Os cálculos do jornal Água&Ambiente assentam no pressuposto de que esta medida, que tem vindo a ser equacionada no seio da autarquia, permitiria os mesmos resultados do que os obtidos na capital britânica onde a entrada de veículos particulares baixou 30 por cento. Hoje, entram em Lisboa cerca de 500 mil veículos particulares por dia, que poderiam reduzir-se a 350 mil.
Embora esta medida, revolucionária, não seja consensual entre os especialistas e políticos, a verdade é que tem vindo a ganhar adeptos desde que Londres se estreou com esta medida em 2003. Milão, Singapura e Estocolmo foram outras cidades que seguiram o exemplo. A eficácia é inegável: em Londres mais de 85 por cento da população utiliza transportes públicos, na capital sueca só no primeiro mês se conseguiu uma redução de um quarto do tráfego registado. Mas as vantagens deste tipo de medidas não se ficam por aqui. Também há as receitas. Em Londres, por exemplo, os lucros resultantes das taxas aplicadas em 2004 foram de 103 milhões de euros, prevendo-se um crescimento deste valor até aos 130 milhões de euros nos anos seguintes. Em Lisboa, caso fosse aplicada a taxa de 11,7 euros/dia (em Londres) os lucros poderiam ascender a 2,3 milhões de euros por dia.
Outro benefício decorrente da medida nota-se na qualidade do ar nas urbes. O estudo «Impacte do tráfego rodoviário na qualidade do ar da cidade do Porto», desenvolvido pela Universidade Fernando Pessoa em 2005, aconselha o impedimento da circulação de automóveis aos fins-de-semana no Porto e ao pagamento de portagens entre as 7 e as 21 horas nos dias úteis em todo o anel interior delimitado pela Via de Cintura Interna. Num cenário em que metade dos automobilistas portuenses trocasse o carro pelo transporte colectivo, as emissões poluentes baixariam 36,2 por cento.
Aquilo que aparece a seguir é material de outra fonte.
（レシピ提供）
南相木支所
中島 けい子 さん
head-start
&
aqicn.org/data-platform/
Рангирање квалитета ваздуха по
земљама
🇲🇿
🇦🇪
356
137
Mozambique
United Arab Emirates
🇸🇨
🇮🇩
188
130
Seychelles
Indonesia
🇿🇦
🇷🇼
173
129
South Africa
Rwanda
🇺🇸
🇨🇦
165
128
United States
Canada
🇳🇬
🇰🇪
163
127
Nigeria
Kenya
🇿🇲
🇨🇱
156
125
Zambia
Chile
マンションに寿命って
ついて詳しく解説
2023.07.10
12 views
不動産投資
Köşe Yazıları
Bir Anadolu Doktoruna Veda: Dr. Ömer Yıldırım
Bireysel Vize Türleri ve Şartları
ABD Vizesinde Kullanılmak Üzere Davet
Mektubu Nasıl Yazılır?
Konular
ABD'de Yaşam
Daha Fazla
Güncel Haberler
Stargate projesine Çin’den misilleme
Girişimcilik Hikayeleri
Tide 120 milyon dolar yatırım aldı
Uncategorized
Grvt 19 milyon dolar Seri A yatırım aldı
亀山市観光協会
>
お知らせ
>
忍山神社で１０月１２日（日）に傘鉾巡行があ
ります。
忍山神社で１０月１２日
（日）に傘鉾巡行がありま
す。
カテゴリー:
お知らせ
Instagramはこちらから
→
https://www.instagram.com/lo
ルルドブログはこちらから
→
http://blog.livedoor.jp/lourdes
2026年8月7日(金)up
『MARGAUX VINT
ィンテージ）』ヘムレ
Fernando Nunes da Silva, professor do Instituto Superior Técnico e especialista em mobilidade urbana, considera que «esse será, mais cedo ou mais tarde, um recurso necessário em algumas zonas da cidade de Lisboa». Contudo, alerta que Portugal não se deve limitar ao que é feito noutros países, sendo imprescindível criar alternativas e aumentar a fiscalização relativamente ao uso abusivo dos automóveis.
José Manuel Palma, membro da direcção da Federação Europeia para o Transporte e Ambiente, lembra que apenas oito por cento das pessoas paga actualmente estacionamento em Lisboa e frisa que «o problema não estará resolvido enquanto for tão barato como é hoje circular de automóvel dentro das cidades».